Corn futures seemed to fail at technical resistance Monday night. After rallying the past two sessions, corn futures began today’s trading bumping up against chart resistance associated with its various moving averages. Thus, with soybeans also sliding, it wasn’t surprising to see yellow grain prices under pressure. March corn futures slipped 0.5 cent to $4.2725/bushel early Tuesday morning, while May lost 0.25 cent to $4.355/bushel.
The soy complex moved mostly lower overnight. There was some talk of a forthcoming heat wave over Argentine soybean fields, which probably provided early support for the CBOT’s soy complex. However, bulls proved unable to sustain the rise, with the subsequent drop carrying the most-active March future back below its 200-day moving average and apparently attracting a great deal of technical selling. March soybeans fell 7.25 cents at $12.695/bushel in pre-dawn Tuesday trading, while March soyoil dropped 0.42 cents to 37.70 cents/pound, and March soymeal slumped $0.5 to $413.3/ton.

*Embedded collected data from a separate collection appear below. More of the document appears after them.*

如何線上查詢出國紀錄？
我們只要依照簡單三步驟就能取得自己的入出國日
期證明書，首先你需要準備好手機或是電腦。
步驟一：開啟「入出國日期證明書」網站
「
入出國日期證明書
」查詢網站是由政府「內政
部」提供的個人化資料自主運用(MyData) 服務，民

The wheat markets slipped despite the persistently frigid weather. Worry that U.S. wheat fields are being damaged by the current outbreak of polar temperatures has recently boosted futures prices. However, the markets followed soybeans lower overnight, possibly due to forecasts for a warming trend and rain later this week. March CBOT wheat futures dipped 2.25 cents to $6.035/bushel in early Tuesday action, while March KCBT wheat futures dipped 1.75 cents to $6.4225, and March MWE futures sagged 1.0 to $6.295.
Surging wholesale prices are still supporting cattle futures. Although country cattle prices have been strong for weeks, limited beef gains have tended to limit rallies at the CME. That appears to be changing, since beef values rose strong again last night, which in turn seemed to prompt fresh Chicago buying. February cattle futures rallied 0.20 cents to 137.02 cents/pound as Tuesday dawned over Chicago, while April futures added 0.12 to 137.05. Meanwhile, March feeder cattle futures advanced 0.40 cents to 168.50 cents/pound, and May edged up 0.10 to 169.82.

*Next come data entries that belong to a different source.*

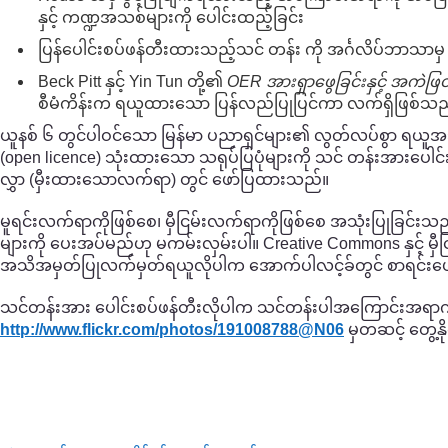
နှင့် ကဏ္ဍအသစ်များကို ပေါင်းထည့်ခြင်း
ပြန်ပေါင်းစပ်ဖန်တီးထားသည့်သင် တန်း ကို အင်္ဂလိပ်ဘာသာမှ
Beck Pitt နှင့် Yin Tun တို့၏
OER အားရှာဖွေခြင်းနှင့် အကဲဖြတ
စီမံကိန်းက ရယူထားသော ပြန်လည်ပြုပြင်ကာ လက်ရှိဖြစ်သ
ယူနစ် ၆ တွင်ပါဝင်သော မြန်မာ ပညာရှင်များ၏ လွတ်လပ်စွာ ရယူအသ
(open licence) သုံးထားသော သရုပ်ပြပုံများကို သင် တန်းအားပေါင
လွှာ (မှီးထားသောလက်ရာ) တွင် ဖော်ပြထားသည်။
မူရင်းလက်ရာကိုဖြစ်စေ၊ မှီငြမ်းလက်ရာကိုဖြစ်စေ အသုံးပြုခြင်း
များကို ပေးအပ်မည်ဟု မကမ်းလှမ်းပါ။ Creative Commons နှင့် မှီင
အသိအမှတ်ပြုလက်မှတ်ရယူလိုပါက အောက်ပါလင့်ခ်တွင် စာရင်းပေ
သင်တန်းအား ပေါင်းစပ်ဖန်တီးလိုပါက သင်တန်းပါအကြောင်းအရာကို ယခ
http://www.flickr.com/
photos/
191008788@N06
မှတဆင့် တွေ့နိ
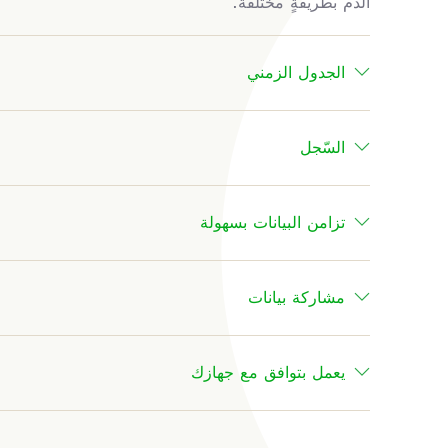
الدم بطريقةٍ مختلفة.
الجدول الزمني
السّجل
تزامن البيانات بسهولة
مشاركة بيانات
يعمل بتوافق مع جهازك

Hog traders seem rather discounted at this point. Hog futures failed to break out to the upside last Friday, then couldn’t top moving average resistance yesterday. Traders may be reacting to those failures at this point, since nearby futures are weak this morning despite generally strong cash prices and flat wholesale quotes Monday afternoon. February hogs sank 0.45 cents to 86.17 cents/pound early Tuesday morning, while June tumbled 0.30 to 100.90.
Technical buying seemed to boost cotton futures in early trading. Nearby March cotton rallied nicely Monday, but ended the day below resistance associated with its 10-day moving average. Fund buying may have sparked the follow-through rise last night, with the penetration of that resistance exaggerating the move. However, it faces another band of resistance around early highs. March cotton jumped 1.17 cents to 84.80 cents/pound just after sunrise Tuesday, while July cotton ran up 0.88 cents to 84.36.